• _EXTRAIT PRÉSENTÉ_
Esclave de l’automobile

En 2005, Jaime Semprun publiait un livre intitulé Défense et illustration de la novlangue française aux éditions de l’Encyclopédie des Nuisances, dont voici un extrait.

Notre prétendu libre arbitre est un leurre, puisque nous ne saurions survivre plus de six semaines si nous étions brutalement privés des machines dont nous sommes devenus dépendants, tant moralement que matériellement. Ensuite, alors même qu’elles semblent être exclusivement à notre service, ce sont elles qui nous dictent leurs conditions et nous imposent un mode de vie conforme à l’optimisation de leur fonctionnement. Ce qui revient à dire qu’elles nous ont domestiqués, que nous les servons bien plus qu’elles ne nous servent. J’ajouterai que cette dernière affirmation n’est pas du tout infirmée par le fait que de nos jours les machines aient de moins en moins besoin de serviteurs humains, comme c’est le cas avec l’automation. En effet, cela prouve seulement qu’elles sont devenues plus indépendantes encore, qu’elles ont moins besoin de notre aide, bref qu’elles sont bel et bien sorties de l’enfance, comme l’avait annoncé Samuel Butler en 1872.

• _ÉNONCÉ DU PROBLÈME A_
Pouvez-vous reporter, dans les entrées, toutes les lignes du passage allant de celle qui contient « Objects present in » jusqu'à celle qui contient « road: (221, 241) », ces deux lignes comprises et sans en omettre aucune, en ajoutant 93 à chaque nombre des coordonnées associées aux objets ?

• _DONNÉES FOURNIES_

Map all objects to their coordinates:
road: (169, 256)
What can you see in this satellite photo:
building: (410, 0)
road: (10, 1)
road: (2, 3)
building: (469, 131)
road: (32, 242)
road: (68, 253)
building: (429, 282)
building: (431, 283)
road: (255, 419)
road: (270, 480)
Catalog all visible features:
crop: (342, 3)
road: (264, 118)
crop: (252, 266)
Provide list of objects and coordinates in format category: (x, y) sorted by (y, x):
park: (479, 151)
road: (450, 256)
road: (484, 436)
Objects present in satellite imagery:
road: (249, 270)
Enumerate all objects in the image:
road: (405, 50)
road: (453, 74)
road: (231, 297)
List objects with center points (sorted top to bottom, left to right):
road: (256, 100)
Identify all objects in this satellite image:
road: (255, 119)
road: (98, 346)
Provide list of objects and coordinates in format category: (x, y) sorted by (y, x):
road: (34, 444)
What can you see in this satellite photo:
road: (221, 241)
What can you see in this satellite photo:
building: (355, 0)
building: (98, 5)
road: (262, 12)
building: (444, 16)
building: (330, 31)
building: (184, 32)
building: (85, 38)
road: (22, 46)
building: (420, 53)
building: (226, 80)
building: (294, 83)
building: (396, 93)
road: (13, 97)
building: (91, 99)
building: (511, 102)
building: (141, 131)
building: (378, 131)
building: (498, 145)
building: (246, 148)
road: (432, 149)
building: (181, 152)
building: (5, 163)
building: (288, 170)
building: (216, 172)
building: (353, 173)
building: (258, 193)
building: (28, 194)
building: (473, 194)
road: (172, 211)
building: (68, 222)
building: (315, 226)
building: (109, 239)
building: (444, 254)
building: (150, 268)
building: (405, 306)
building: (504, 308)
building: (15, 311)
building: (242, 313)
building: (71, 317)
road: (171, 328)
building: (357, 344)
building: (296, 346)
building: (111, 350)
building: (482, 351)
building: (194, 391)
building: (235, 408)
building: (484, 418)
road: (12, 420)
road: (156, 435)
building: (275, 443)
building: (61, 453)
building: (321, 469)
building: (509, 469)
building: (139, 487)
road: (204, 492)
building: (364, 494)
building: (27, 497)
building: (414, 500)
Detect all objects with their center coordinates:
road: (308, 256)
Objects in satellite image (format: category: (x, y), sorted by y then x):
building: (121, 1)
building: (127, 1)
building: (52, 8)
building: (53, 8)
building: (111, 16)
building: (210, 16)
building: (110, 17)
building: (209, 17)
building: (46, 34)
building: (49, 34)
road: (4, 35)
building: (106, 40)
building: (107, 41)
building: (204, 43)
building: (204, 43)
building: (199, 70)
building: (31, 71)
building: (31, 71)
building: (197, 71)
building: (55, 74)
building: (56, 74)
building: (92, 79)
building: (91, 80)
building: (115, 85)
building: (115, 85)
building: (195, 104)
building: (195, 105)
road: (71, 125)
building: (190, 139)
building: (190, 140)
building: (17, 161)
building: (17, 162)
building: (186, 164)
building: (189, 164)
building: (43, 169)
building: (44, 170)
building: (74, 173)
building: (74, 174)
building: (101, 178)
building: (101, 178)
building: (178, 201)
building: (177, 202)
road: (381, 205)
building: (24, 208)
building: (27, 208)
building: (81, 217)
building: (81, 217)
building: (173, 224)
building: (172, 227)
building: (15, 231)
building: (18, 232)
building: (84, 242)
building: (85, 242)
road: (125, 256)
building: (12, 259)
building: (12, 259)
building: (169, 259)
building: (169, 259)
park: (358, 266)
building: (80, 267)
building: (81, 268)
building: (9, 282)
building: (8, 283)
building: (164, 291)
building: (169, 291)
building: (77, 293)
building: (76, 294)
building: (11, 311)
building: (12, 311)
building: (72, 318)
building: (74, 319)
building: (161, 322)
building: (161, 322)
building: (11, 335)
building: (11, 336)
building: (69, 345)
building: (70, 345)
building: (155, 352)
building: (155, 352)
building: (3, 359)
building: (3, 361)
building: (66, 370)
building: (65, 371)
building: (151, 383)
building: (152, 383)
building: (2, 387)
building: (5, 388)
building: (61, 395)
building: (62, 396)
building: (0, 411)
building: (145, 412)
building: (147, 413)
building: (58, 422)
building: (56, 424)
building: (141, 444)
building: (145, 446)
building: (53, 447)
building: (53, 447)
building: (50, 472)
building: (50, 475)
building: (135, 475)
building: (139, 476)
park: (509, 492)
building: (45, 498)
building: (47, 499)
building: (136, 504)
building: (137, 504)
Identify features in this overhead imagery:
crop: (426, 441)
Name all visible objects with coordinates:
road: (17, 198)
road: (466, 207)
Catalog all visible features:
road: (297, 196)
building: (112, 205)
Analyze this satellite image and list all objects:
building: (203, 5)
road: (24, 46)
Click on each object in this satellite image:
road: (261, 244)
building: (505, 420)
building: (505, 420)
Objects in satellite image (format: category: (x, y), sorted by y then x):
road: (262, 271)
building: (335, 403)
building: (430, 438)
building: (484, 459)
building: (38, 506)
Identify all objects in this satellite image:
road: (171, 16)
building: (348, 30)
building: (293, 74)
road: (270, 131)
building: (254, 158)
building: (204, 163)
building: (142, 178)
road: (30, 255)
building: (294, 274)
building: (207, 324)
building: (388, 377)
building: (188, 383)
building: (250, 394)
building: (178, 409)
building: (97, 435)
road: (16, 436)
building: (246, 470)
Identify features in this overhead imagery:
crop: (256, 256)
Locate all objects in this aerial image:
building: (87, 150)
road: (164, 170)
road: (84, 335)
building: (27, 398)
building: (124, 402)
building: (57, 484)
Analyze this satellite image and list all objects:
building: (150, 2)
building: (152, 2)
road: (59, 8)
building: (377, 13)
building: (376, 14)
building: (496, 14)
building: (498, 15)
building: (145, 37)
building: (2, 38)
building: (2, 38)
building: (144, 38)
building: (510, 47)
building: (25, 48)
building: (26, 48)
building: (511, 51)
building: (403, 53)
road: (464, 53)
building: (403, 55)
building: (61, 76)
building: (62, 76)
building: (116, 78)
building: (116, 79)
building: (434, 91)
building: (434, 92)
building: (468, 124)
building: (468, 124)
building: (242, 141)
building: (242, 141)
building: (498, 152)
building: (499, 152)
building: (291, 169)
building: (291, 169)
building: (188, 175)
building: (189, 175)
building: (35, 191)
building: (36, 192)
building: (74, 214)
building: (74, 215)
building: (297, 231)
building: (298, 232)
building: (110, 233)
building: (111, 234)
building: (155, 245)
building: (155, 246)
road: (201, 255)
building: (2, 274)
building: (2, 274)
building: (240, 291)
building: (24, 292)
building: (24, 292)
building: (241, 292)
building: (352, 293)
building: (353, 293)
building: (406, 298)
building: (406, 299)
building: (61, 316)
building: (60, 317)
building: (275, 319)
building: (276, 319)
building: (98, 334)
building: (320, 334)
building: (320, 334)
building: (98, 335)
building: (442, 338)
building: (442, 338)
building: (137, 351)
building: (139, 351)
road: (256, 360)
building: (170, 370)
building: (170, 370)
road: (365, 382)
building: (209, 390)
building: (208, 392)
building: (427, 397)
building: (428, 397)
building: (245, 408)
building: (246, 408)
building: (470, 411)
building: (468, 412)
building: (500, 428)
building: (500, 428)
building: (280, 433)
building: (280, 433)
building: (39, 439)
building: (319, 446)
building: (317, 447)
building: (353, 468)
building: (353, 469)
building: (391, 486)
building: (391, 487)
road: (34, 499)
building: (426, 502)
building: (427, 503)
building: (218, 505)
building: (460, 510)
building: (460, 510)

• _ÉNONCÉ DU PROBLÈME B_
Pouvez-vous répéter mot pour mot, dans l'extrait « Esclave de l'automobile », le passage allant de « En 2005, Jaime » jusqu'à « voici un extrait. » ?

• _SOLUTION COMPLÈTE A_
Objects present in satellite imagery:
road: (342, 363)
Enumerate all objects in the image:
road: (498, 143)
road: (546, 167)
road: (324, 390)
List objects with center points (sorted top to bottom, left to right):
road: (349, 193)
Identify all objects in this satellite image:
road: (348, 212)
road: (191, 439)
Provide list of objects and coordinates in format category: (x, y) sorted by (y, x):
road: (127, 537)
What can you see in this satellite photo:
road: (314, 334)

• _SOLUTION COMPLÈTE B_
En 2005, Jaime Semprun publiait un livre intitulé Défense et illustration de la novlangue française aux éditions de l’Encyclopédie des Nuisances, dont voici un extrait.